## [Instructions to follow]
Starting with the line that contains "Rendered at 1241 by 1754 pixels.", write out each line through the end of the listing, unchanged. Output nothing else.
★ ★ ★ ★ ★ ★ ★
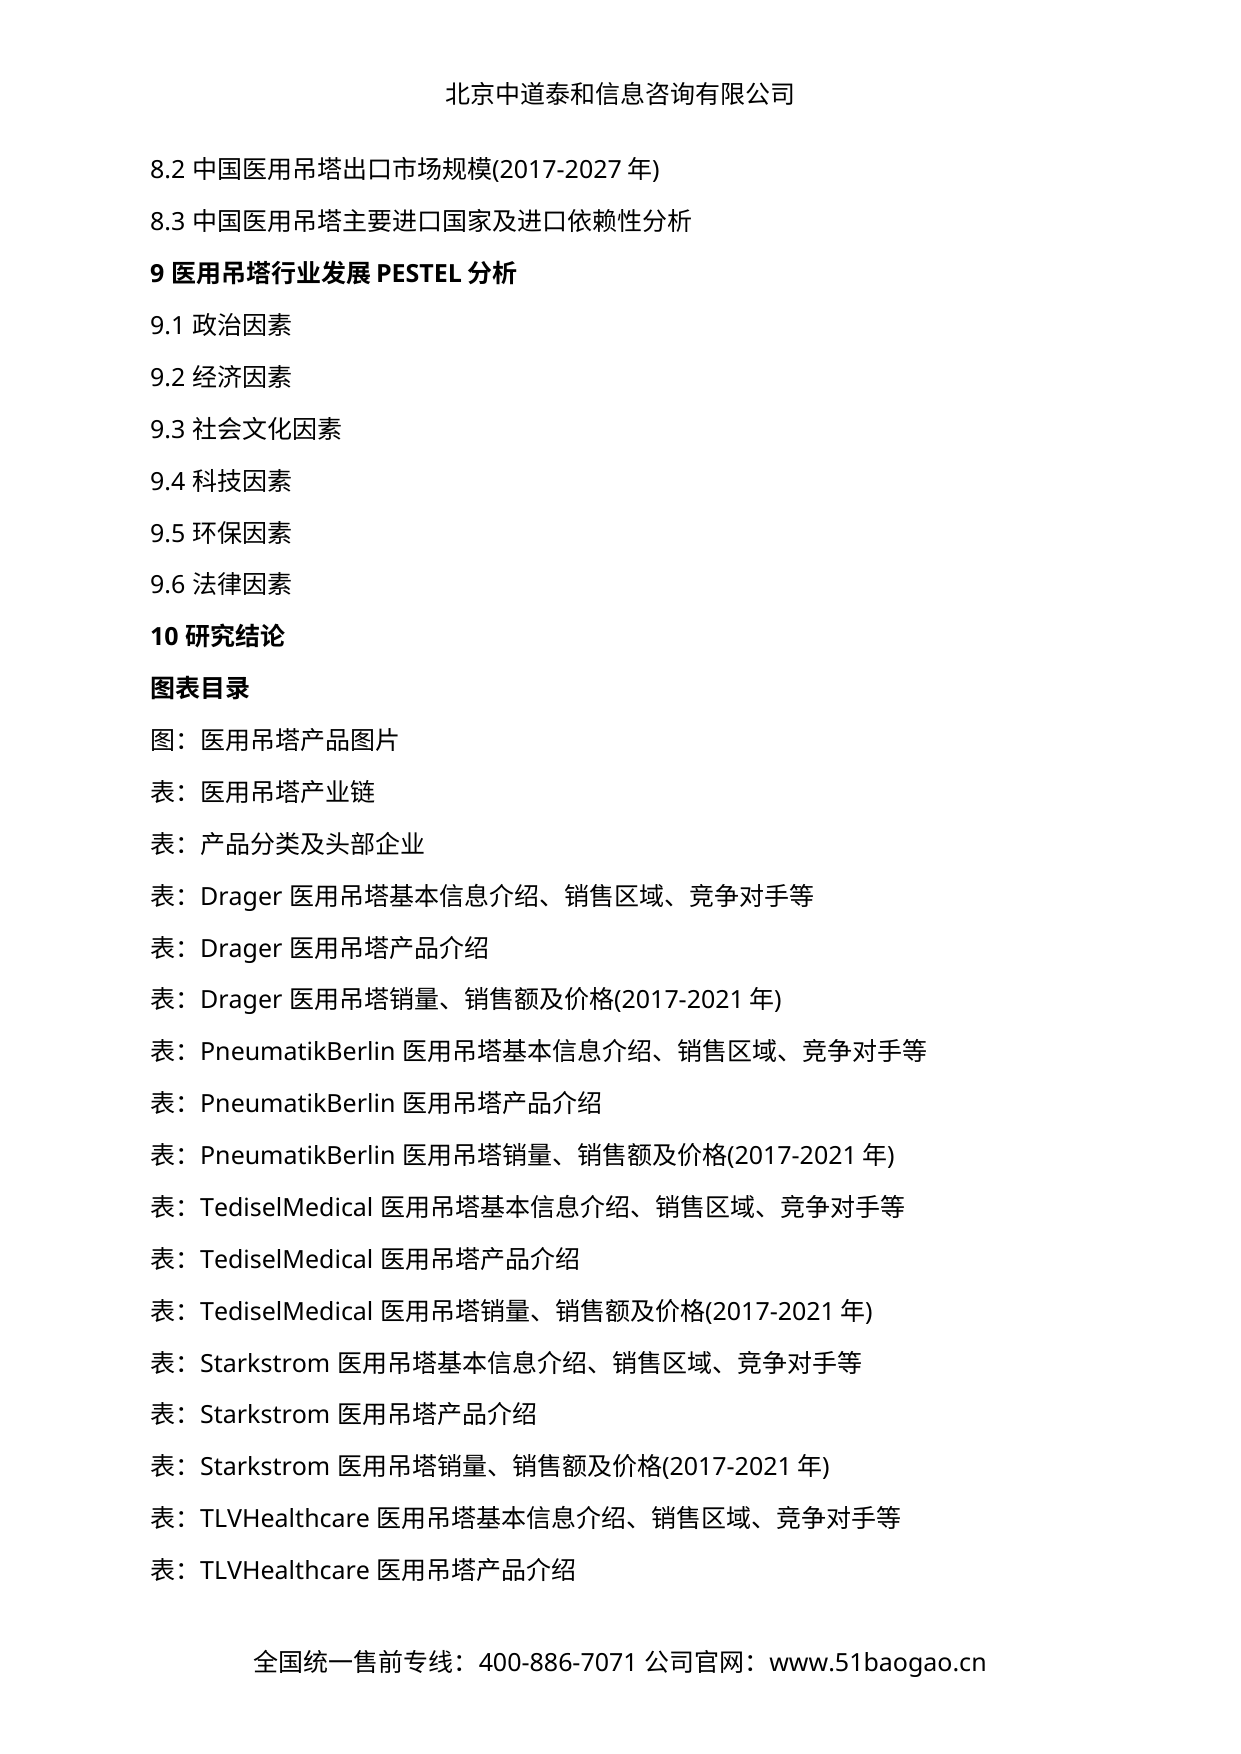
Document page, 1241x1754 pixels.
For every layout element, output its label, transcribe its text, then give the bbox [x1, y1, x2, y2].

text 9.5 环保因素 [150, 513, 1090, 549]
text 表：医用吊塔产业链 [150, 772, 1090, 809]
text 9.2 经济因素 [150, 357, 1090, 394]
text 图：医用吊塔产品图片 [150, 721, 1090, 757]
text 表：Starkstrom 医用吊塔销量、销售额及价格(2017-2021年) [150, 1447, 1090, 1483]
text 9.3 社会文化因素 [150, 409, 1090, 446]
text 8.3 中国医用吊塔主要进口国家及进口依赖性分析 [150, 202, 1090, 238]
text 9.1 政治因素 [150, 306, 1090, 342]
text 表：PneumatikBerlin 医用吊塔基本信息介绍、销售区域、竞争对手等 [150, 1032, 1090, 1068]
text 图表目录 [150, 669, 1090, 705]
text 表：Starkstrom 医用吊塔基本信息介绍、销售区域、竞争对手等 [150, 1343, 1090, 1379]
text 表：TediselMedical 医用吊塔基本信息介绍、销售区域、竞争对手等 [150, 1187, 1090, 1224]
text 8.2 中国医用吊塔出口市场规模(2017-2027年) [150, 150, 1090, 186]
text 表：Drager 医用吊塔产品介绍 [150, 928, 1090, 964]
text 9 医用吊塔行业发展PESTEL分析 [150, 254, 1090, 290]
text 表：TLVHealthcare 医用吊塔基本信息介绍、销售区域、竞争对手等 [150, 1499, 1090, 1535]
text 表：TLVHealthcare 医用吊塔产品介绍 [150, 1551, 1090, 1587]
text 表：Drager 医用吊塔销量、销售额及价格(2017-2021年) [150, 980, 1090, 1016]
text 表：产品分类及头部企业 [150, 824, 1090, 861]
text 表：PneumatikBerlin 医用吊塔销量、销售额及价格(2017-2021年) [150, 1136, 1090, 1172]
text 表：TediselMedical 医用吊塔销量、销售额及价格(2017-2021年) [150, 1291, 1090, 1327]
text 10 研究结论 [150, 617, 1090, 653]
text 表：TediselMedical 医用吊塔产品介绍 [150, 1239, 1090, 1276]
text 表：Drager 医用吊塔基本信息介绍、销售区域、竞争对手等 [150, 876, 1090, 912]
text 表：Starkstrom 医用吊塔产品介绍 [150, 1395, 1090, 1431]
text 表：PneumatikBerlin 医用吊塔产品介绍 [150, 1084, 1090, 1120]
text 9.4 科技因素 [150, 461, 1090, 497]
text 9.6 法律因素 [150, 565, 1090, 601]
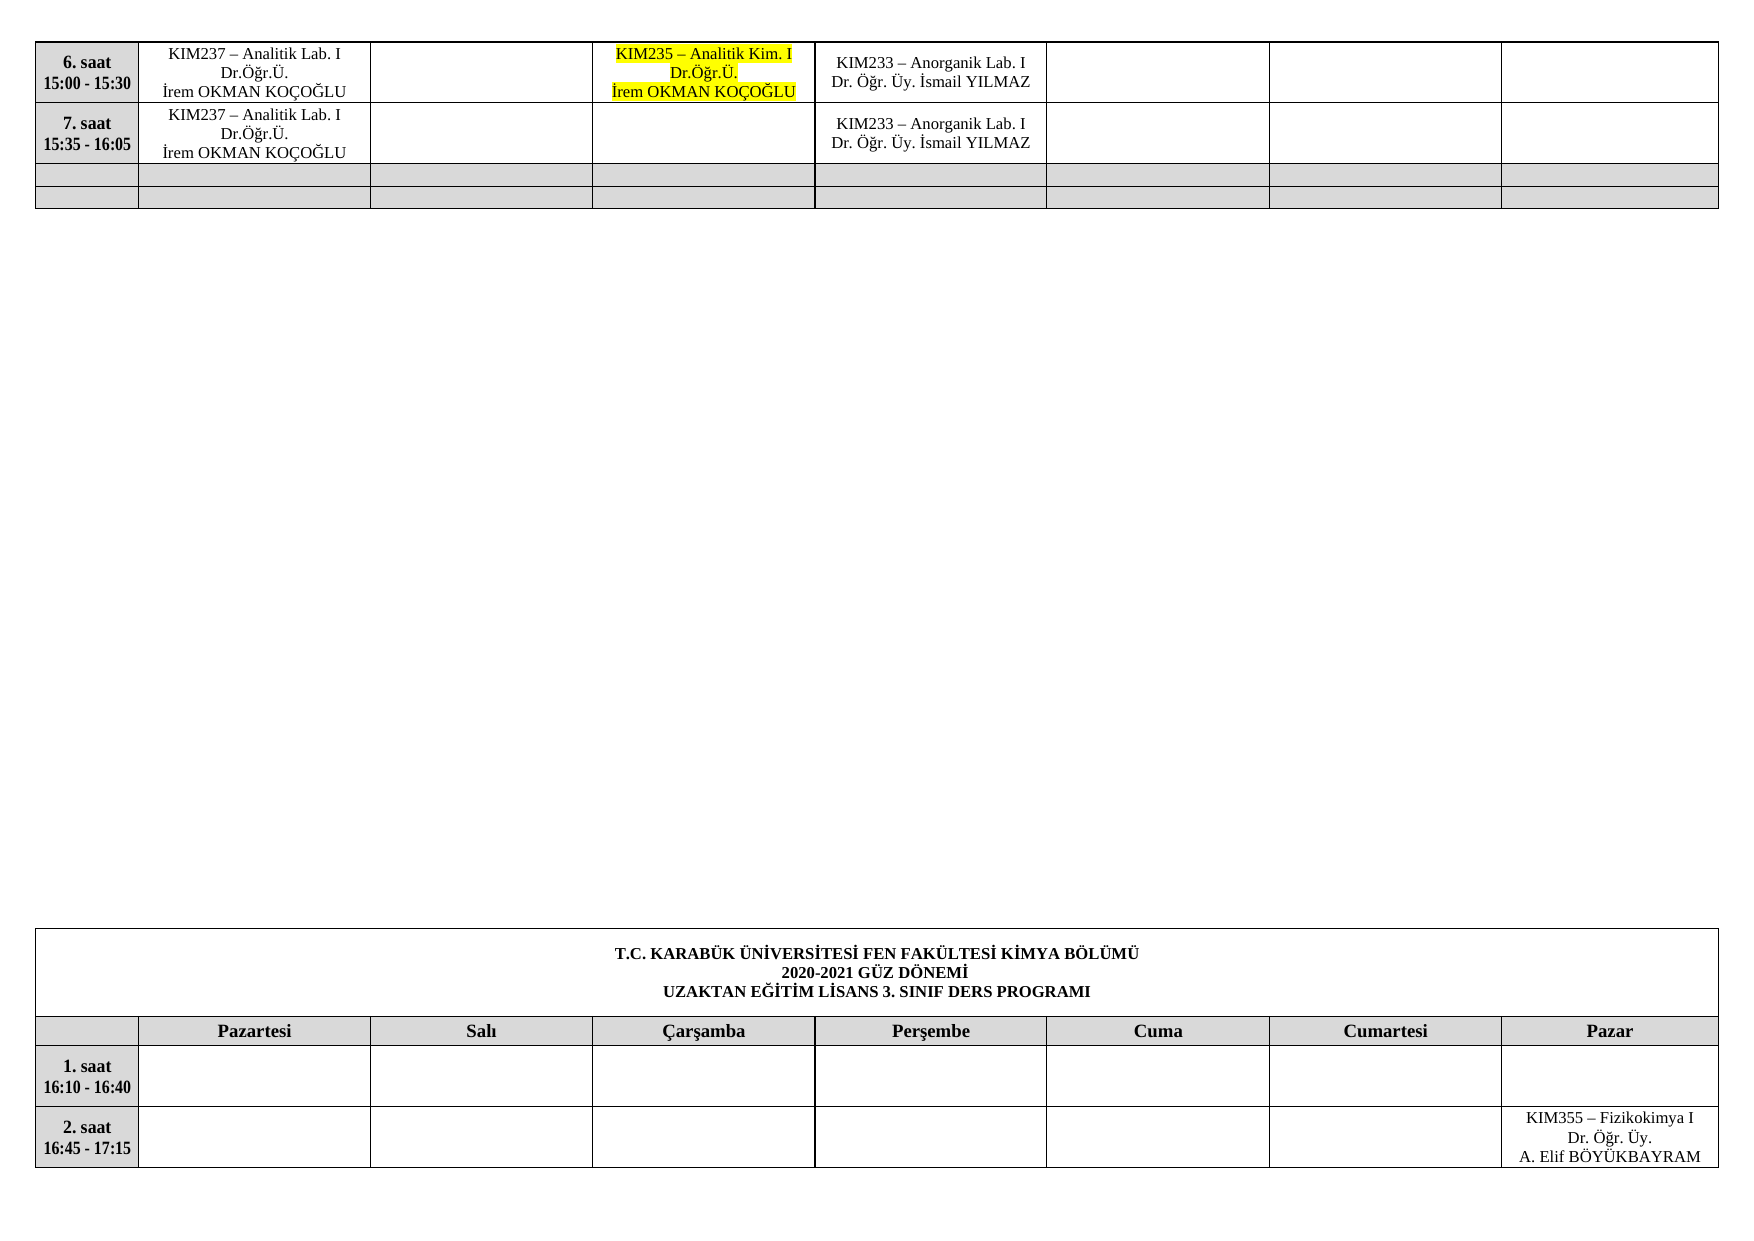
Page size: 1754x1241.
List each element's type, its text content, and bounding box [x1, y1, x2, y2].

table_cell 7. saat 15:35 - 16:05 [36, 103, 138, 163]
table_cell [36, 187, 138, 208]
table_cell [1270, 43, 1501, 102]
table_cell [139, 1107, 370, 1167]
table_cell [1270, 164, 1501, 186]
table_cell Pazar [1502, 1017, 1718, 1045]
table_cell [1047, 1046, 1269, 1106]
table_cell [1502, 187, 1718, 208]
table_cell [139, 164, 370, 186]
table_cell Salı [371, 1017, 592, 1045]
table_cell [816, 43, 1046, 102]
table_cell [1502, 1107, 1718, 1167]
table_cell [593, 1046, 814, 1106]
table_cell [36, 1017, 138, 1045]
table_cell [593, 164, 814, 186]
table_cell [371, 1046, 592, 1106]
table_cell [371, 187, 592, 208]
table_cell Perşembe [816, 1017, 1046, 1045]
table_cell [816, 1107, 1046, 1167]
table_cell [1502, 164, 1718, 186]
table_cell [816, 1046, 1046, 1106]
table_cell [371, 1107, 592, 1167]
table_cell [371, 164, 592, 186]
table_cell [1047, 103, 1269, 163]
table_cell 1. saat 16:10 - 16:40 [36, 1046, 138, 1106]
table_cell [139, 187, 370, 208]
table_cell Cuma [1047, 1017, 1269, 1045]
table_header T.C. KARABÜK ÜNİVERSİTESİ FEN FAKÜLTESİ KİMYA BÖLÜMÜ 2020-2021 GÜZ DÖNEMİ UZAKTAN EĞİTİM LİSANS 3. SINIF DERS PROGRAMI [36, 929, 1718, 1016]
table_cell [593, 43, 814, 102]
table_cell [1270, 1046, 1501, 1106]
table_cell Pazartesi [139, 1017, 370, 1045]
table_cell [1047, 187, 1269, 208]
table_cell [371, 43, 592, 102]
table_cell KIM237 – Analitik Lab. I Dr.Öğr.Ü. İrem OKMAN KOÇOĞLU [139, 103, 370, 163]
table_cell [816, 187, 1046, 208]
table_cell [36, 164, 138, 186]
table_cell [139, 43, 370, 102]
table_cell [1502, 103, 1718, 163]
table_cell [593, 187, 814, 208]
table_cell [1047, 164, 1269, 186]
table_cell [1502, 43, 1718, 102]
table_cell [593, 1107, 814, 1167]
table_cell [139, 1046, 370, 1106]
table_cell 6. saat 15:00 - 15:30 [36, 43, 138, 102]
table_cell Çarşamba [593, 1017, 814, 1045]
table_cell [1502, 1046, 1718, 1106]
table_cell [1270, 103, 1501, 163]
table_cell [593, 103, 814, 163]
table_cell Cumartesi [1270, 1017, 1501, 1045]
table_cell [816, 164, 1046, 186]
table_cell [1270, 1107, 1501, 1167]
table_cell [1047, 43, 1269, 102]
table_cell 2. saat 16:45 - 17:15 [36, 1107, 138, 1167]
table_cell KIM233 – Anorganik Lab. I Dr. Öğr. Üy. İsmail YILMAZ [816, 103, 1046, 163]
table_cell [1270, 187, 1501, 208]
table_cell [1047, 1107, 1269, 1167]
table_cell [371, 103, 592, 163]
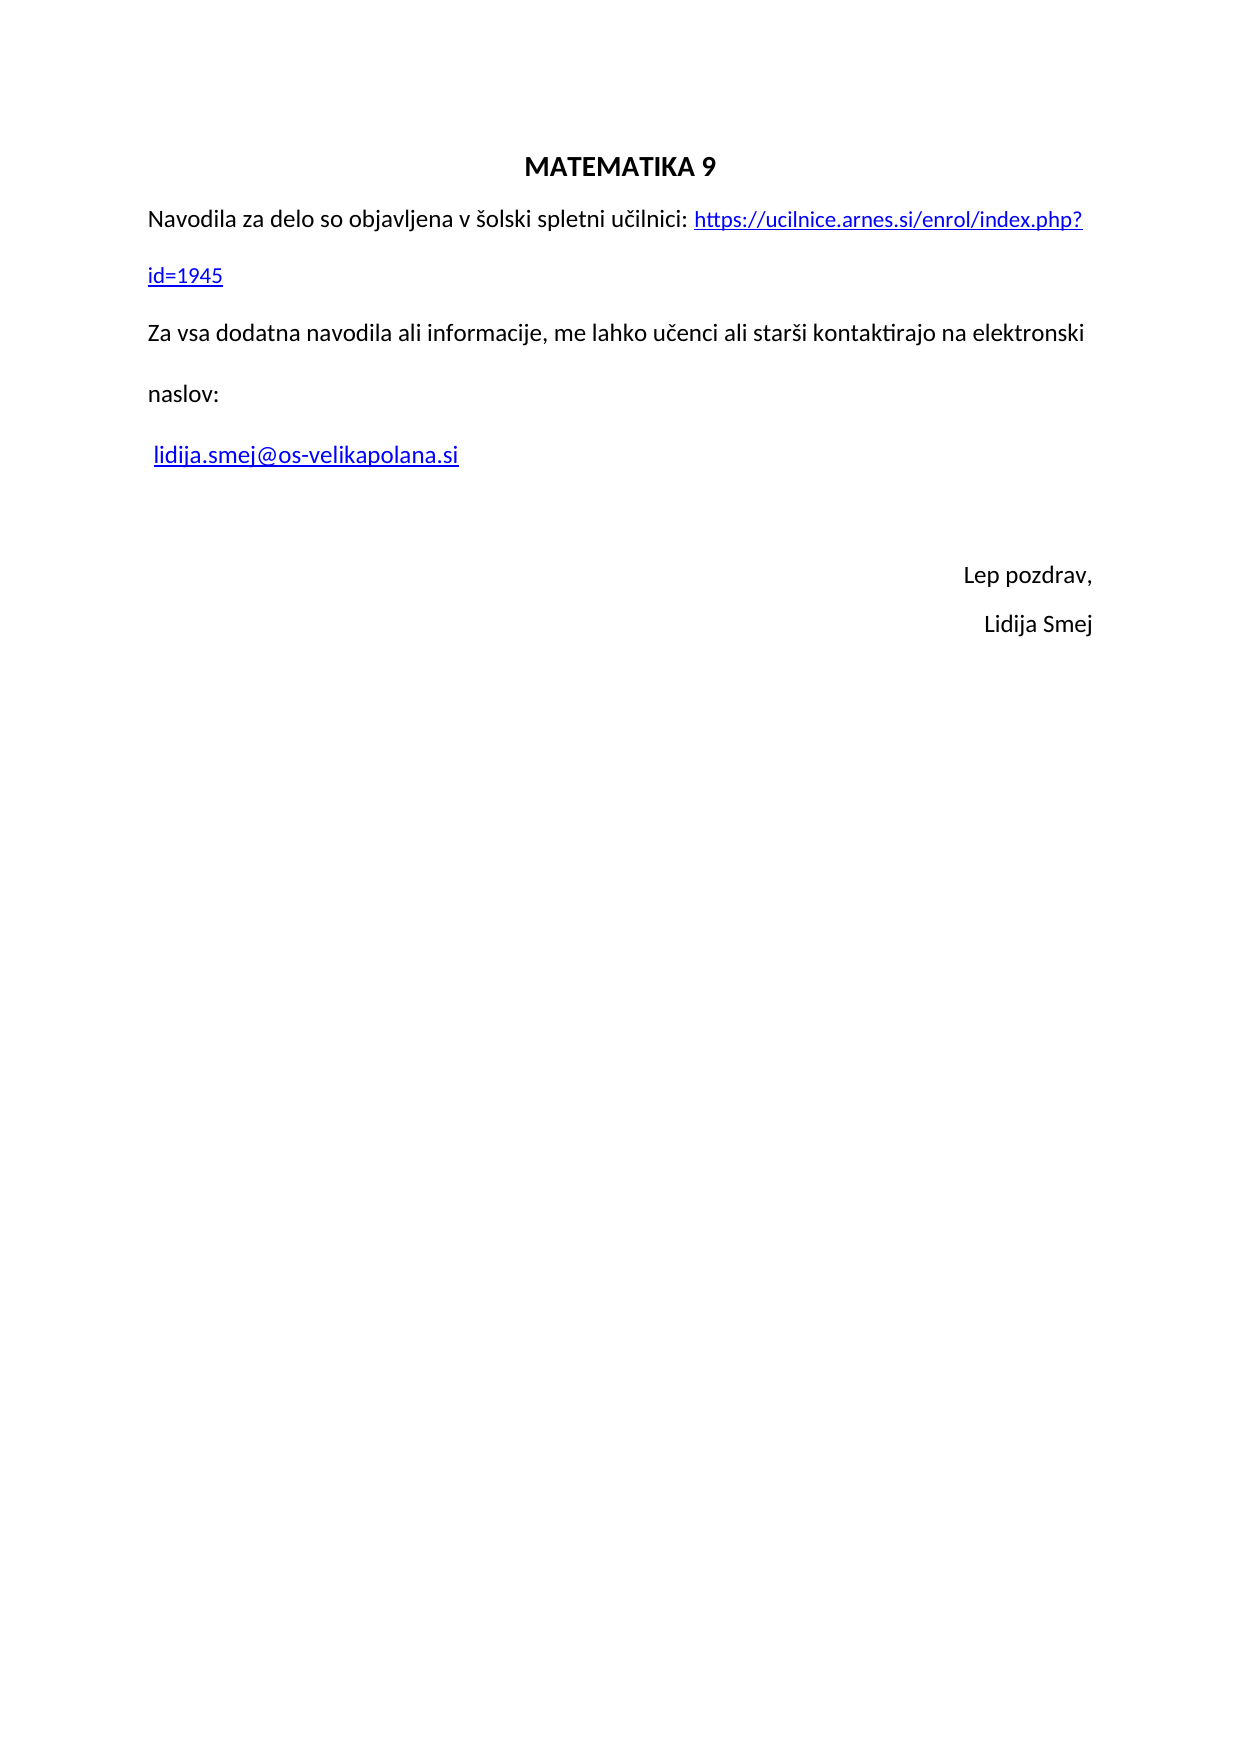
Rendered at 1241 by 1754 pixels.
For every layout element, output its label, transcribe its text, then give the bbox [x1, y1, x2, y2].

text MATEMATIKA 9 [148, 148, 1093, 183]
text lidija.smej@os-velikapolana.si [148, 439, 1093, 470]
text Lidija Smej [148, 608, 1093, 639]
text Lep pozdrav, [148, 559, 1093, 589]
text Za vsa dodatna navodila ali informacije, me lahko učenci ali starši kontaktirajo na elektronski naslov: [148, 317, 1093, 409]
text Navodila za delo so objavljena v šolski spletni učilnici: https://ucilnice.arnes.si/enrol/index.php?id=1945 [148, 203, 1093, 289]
★ ★ ★ ★ ★ ★ ★
## [Problem solution]
Rendered at 1241 by 1754 pixels.
For every layout element, output its label, transcribe its text, then give the bbox [x1, y1, x2, y2].

text MATEMATIKA 9 [148, 148, 1093, 183]
text lidija.smej@os-velikapolana.si [148, 439, 1093, 470]
text Lidija Smej [148, 608, 1093, 639]
text Lep pozdrav, [148, 559, 1093, 589]
text Za vsa dodatna navodila ali informacije, me lahko učenci ali starši kontaktirajo na elektronski naslov: [148, 317, 1093, 409]
text Navodila za delo so objavljena v šolski spletni učilnici: https://ucilnice.arnes.si/enrol/index.php?id=1945 [148, 203, 1093, 289]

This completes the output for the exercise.